▶ _Exercises to complete_:
1. Transcribe part of the passage on the theater in Tulle: begin at the words "In 1932 it was" and stop after the words "used for performances.".
2. According to the passage on the theater in Tulle, in what year was the building converted into a cinema?
3. Write the next part of the passage on the Théâtre des Sept Collines in Tulle, continuing from its final sentence.

── Selected excerpt

Theater in Tulle, Corrèze, France

The Théâtre des Sept Collines (Theater of the Seven Hills) or Théâtre de Tulle is the municipal theater in the city of Tulle, Corrèze, France.
It has an innovative reinforced concrete structure, the first such theater to be built.
In 1932 it was converted into a cinema, but starting in 1994 was restored as a theater.

==Origins==

Tulle was served by a theater in part of the Abbey of Saint Martin for over sixty years until 1890,
but the building had too many disadvantages to continue to be used for performances.
The idea of building a new theater in Tulle is attributed to Jean-Baptiste Tavé (1856-1925), a lawyer and radical deputy.
After being elected mayor of Tulle in 1892, he became committed to completing the project.

During a meeting of 30 November 1894,
the municipal council of Tulle approved construction of a theater on the Quai de la République, on the river Corrèze.

────
── Data for review

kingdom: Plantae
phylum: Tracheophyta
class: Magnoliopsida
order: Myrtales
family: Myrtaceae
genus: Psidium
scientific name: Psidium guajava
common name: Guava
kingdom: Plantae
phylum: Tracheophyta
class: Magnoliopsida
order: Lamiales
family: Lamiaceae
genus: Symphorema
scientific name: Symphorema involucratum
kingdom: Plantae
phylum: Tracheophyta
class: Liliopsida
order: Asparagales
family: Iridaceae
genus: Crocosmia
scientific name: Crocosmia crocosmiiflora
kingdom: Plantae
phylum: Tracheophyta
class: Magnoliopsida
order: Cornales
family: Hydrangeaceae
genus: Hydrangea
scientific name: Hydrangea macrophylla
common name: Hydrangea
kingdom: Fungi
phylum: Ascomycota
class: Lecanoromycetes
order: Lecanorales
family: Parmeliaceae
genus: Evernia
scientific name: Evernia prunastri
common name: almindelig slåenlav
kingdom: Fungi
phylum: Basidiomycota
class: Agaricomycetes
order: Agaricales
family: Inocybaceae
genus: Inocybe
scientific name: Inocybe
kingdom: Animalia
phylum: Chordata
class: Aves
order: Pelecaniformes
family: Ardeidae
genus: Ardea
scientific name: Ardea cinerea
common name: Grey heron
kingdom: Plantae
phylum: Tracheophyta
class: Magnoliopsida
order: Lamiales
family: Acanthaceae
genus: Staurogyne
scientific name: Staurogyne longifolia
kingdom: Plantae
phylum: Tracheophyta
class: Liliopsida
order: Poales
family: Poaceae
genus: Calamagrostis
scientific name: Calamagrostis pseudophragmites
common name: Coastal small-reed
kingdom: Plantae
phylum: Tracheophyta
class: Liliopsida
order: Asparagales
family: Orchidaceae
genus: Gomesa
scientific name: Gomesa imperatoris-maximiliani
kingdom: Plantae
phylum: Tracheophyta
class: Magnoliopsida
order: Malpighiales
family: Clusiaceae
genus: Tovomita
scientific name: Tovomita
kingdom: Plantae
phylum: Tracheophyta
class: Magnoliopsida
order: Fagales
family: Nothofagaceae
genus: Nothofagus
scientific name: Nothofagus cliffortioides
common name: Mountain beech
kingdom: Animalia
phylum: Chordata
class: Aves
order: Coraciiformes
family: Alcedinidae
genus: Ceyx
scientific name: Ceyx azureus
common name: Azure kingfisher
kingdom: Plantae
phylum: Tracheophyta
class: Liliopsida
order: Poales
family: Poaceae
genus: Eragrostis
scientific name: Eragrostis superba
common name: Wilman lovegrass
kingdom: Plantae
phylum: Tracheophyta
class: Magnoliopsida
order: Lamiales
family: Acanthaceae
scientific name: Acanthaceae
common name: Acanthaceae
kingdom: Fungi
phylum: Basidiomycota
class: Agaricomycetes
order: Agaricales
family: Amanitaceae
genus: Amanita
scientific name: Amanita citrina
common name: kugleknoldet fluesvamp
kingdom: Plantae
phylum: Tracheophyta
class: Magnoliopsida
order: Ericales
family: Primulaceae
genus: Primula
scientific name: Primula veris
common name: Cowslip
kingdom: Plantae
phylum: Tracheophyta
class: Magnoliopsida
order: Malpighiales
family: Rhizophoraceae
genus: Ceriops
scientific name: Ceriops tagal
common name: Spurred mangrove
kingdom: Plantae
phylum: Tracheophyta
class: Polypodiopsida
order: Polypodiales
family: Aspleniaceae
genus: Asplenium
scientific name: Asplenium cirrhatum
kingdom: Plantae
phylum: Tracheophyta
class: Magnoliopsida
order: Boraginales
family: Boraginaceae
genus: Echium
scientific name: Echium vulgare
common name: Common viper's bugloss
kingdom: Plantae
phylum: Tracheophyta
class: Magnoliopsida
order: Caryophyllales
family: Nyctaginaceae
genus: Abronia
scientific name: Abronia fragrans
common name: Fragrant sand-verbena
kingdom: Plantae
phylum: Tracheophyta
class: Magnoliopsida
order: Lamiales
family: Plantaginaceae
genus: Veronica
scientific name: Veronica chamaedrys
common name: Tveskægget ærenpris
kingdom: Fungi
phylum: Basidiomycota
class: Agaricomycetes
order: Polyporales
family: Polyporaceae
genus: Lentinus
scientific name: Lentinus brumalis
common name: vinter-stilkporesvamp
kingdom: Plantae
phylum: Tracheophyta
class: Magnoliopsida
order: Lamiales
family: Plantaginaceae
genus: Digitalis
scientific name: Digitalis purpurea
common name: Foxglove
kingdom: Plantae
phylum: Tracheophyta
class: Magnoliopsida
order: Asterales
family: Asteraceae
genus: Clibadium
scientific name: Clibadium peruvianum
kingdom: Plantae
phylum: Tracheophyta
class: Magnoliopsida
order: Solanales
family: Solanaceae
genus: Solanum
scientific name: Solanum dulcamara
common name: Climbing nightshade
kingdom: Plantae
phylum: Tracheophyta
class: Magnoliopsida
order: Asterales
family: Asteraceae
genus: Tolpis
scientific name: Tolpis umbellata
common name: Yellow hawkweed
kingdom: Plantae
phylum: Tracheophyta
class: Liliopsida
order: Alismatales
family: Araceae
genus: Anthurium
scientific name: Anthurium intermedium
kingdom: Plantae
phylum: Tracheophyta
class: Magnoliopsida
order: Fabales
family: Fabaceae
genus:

────

▶ _Results of the exercise_:
1.
In 1932 it was converted into a cinema, but starting in 1994 was restored as a theater.

==Origins==

Tulle was served by a theater in part of the Abbey of Saint Martin for over sixty years until 1890,
but the building had too many disadvantages to continue to be used for performances.

2. 1932

3.
The new Théâtre de Tulle was built between 1899 and 1902 on the site formerly occupied by a 17th-century Jesuit chapel.

==Construction==
The architects were Joseph Auberty and Anatole de Baudot, architect of the recently built Lycée Edmond Perrier in Tulle.
Anatole de Baudot was a believer in the school of rationalist architecture launched by his teacher, Eugène Viollet-le-Duc, whose influence he freely acknowledged.
To avoid the risk of fire, De Baudot proposed an innovative structure using the Paul Cottancin's reinforced concrete construction method.
This was the first theater to be built of reinforced cement.

The theater was an Italian-style room with three narrow balconies.
There was an entrance hall, above which was a foyer.
The facade was polychrome, incorporating sandstone, limestone, ceramics, colored glass and brick.

==Later history==

In 1932, the municipality decided to transform the theatre into a cinema.
The Eden operated from 1934 to 1988.
The Parisian architect Dubreuil removed the original three balconies to make room for two broader and deeper balconies.
The original reinforced cement roof was covered in the classic slate roof that is seen today.

It was decided to convert the building back to its original purpose, with the job assigned to the architects Larrouy, Sicre and Hervé David and the designer Bernard Guillaumot.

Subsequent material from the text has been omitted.